April 12: Kali Simmons

The Ones Who Did Not Die: Indigenous Killers, Final Girls, and Captivity Narratives

To live under the conditions of settler-colonialism, as an Indigenous person, is to exist within a terrifying structure of dispossession and violence. And yet, American cinema has tended to imagine the opposite, rendering white settlers and the colonial state as the victims of terrifying Indigenous others seeking violent revenge.

This talk examines representations of Indigenous peoples in contemporary American horror cinema, focusing on slasher films and the trope of the Indigenous killer. Although many of these slasher films voice criticisms of colonialism and modernity, they also perpetuate harmful stereotypes about Indigenous peoples premised upon
colonial hierarchies of race and gender. Alongside my analysis of specific films, I link these contemporary representations to early colonial texts, most significantly the captivity narrative, in order to gesture towards a genealogy of the ‘killer Indian’ trope.

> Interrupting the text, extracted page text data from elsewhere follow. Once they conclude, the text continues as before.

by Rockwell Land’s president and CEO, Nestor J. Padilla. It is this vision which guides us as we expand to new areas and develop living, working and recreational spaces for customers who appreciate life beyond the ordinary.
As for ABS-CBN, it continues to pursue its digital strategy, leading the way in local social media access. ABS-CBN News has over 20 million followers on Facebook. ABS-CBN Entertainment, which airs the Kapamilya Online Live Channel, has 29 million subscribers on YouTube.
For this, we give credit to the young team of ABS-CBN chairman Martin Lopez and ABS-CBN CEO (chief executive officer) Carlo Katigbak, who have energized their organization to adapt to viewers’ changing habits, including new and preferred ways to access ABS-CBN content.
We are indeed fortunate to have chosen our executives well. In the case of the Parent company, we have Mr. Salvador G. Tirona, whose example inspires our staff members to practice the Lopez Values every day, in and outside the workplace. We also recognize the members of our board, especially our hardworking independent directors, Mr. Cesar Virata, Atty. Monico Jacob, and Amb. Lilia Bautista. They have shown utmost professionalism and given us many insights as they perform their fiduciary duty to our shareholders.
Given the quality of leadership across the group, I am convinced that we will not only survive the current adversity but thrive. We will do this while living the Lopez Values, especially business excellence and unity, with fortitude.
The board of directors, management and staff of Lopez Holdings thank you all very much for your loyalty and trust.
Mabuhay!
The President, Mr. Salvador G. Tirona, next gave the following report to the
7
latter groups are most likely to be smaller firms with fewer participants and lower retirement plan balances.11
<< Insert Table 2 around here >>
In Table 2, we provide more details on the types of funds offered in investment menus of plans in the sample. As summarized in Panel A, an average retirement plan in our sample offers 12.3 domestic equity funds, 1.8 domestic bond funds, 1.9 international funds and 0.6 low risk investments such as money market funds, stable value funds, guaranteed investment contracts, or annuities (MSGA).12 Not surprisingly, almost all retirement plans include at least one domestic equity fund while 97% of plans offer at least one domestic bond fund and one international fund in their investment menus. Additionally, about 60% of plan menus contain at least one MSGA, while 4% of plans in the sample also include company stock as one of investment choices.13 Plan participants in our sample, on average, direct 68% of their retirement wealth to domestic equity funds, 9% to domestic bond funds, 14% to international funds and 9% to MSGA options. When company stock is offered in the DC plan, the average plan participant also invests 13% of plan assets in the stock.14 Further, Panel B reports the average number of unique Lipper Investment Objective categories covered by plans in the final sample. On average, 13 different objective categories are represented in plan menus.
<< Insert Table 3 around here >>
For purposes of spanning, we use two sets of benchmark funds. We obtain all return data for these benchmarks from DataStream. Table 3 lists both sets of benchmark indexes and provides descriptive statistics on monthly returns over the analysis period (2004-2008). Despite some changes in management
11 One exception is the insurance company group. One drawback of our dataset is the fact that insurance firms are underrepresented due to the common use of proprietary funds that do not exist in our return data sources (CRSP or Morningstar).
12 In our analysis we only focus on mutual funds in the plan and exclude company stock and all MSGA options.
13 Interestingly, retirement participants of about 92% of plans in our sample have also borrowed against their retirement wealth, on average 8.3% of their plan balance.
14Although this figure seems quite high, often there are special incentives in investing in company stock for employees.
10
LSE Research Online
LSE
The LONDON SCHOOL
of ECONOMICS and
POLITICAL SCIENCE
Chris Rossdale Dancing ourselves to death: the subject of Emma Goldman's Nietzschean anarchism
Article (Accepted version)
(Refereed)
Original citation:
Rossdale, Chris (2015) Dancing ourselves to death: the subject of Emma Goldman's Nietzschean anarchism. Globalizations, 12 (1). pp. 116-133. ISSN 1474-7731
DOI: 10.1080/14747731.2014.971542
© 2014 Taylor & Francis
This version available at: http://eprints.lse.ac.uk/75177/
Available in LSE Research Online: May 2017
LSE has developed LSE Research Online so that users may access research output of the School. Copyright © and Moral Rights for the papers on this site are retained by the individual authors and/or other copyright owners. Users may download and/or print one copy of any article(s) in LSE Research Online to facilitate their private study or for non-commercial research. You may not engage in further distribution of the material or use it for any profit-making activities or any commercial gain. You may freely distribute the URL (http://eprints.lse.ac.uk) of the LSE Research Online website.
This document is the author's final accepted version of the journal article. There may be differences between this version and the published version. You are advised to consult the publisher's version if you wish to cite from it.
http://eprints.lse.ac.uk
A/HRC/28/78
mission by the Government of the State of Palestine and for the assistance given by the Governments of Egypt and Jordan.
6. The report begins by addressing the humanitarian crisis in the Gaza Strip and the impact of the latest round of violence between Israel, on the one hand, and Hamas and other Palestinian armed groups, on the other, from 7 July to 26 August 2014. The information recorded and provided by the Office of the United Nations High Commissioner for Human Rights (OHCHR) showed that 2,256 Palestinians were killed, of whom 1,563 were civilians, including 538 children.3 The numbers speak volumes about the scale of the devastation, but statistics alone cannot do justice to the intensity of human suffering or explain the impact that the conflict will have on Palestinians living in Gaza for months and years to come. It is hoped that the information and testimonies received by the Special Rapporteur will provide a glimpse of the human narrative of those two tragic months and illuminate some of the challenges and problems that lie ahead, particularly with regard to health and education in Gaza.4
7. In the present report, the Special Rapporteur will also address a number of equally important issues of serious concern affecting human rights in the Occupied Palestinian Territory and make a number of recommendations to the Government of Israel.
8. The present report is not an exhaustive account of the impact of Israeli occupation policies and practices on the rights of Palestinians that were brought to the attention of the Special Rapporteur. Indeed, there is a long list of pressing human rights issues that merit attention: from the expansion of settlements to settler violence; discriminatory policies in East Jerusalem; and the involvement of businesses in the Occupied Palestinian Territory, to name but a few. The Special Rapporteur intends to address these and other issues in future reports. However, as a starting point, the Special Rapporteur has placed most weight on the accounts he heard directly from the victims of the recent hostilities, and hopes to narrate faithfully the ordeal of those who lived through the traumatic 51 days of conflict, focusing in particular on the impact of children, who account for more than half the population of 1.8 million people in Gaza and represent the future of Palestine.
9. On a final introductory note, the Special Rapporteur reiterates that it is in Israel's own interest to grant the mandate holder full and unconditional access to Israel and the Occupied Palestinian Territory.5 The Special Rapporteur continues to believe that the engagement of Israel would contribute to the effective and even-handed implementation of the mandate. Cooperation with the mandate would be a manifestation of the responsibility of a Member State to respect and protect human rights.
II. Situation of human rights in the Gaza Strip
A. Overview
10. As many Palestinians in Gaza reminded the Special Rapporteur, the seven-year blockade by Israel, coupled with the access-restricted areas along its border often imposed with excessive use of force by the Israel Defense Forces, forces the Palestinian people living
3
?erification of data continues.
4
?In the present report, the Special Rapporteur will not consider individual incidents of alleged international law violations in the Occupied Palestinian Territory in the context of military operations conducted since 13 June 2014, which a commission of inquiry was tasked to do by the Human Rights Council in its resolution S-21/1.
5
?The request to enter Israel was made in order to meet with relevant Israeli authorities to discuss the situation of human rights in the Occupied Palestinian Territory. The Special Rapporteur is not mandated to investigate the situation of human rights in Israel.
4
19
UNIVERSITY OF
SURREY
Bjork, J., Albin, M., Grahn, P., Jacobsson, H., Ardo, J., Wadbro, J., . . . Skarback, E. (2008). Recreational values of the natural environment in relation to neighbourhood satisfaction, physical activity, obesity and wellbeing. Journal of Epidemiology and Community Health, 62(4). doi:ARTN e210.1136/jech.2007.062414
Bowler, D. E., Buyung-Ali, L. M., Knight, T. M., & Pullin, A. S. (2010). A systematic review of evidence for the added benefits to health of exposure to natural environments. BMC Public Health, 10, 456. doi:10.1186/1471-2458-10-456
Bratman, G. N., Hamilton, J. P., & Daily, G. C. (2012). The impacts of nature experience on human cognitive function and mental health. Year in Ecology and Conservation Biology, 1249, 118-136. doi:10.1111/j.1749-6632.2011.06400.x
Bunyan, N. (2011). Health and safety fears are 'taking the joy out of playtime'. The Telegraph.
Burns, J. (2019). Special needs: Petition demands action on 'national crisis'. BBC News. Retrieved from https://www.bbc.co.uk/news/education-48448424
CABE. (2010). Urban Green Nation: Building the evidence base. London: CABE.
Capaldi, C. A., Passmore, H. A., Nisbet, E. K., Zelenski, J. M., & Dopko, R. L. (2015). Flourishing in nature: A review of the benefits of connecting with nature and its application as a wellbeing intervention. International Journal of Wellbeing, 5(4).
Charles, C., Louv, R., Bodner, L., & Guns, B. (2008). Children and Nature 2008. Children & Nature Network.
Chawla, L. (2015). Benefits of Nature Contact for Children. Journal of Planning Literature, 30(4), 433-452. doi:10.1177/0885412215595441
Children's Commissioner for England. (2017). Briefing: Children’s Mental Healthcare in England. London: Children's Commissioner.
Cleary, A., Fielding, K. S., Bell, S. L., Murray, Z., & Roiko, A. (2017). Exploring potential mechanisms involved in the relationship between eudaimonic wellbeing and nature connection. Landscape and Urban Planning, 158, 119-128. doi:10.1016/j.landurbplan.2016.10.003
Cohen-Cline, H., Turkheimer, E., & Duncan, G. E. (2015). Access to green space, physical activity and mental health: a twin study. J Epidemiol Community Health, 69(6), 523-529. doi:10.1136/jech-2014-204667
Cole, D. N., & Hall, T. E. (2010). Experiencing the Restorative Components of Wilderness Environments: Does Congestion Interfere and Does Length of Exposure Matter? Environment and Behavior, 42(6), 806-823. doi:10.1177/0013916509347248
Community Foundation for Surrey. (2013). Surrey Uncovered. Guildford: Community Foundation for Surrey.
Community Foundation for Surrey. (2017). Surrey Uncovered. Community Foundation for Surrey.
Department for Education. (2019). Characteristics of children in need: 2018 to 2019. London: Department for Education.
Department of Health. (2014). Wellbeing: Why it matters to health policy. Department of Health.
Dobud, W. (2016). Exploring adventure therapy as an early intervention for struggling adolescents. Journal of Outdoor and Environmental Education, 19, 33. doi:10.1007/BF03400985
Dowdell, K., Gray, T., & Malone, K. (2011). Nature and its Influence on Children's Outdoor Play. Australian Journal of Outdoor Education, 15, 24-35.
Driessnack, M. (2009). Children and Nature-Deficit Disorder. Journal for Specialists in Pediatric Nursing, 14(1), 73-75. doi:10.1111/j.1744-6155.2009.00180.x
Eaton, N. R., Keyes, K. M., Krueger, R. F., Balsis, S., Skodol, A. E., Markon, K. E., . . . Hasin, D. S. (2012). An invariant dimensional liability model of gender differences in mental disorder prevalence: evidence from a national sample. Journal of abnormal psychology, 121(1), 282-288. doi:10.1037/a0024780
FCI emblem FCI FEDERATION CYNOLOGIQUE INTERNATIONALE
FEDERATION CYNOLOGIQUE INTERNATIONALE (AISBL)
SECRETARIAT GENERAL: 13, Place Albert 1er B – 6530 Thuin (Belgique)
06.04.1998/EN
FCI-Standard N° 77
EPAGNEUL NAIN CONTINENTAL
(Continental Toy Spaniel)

Dr. Kali Simmons (Oglala Lakota) is an Assistant Professor of Indigenous Nations Studies at Portland State University where she teaches courses on Indigenous representation in popular media. Her current book project, The Savage Screen: Indigeneity in the Modern American Horror Film, is an examination of Indigenous representation which also argues that many of horror’s generic conventions have troubling colonial origins. Dr. Simmons’ writing has been published in the Journal of Cinema and Media Studies, Science Fiction Film and Television, the Los Angeles Review of Books, and on Vulture.com.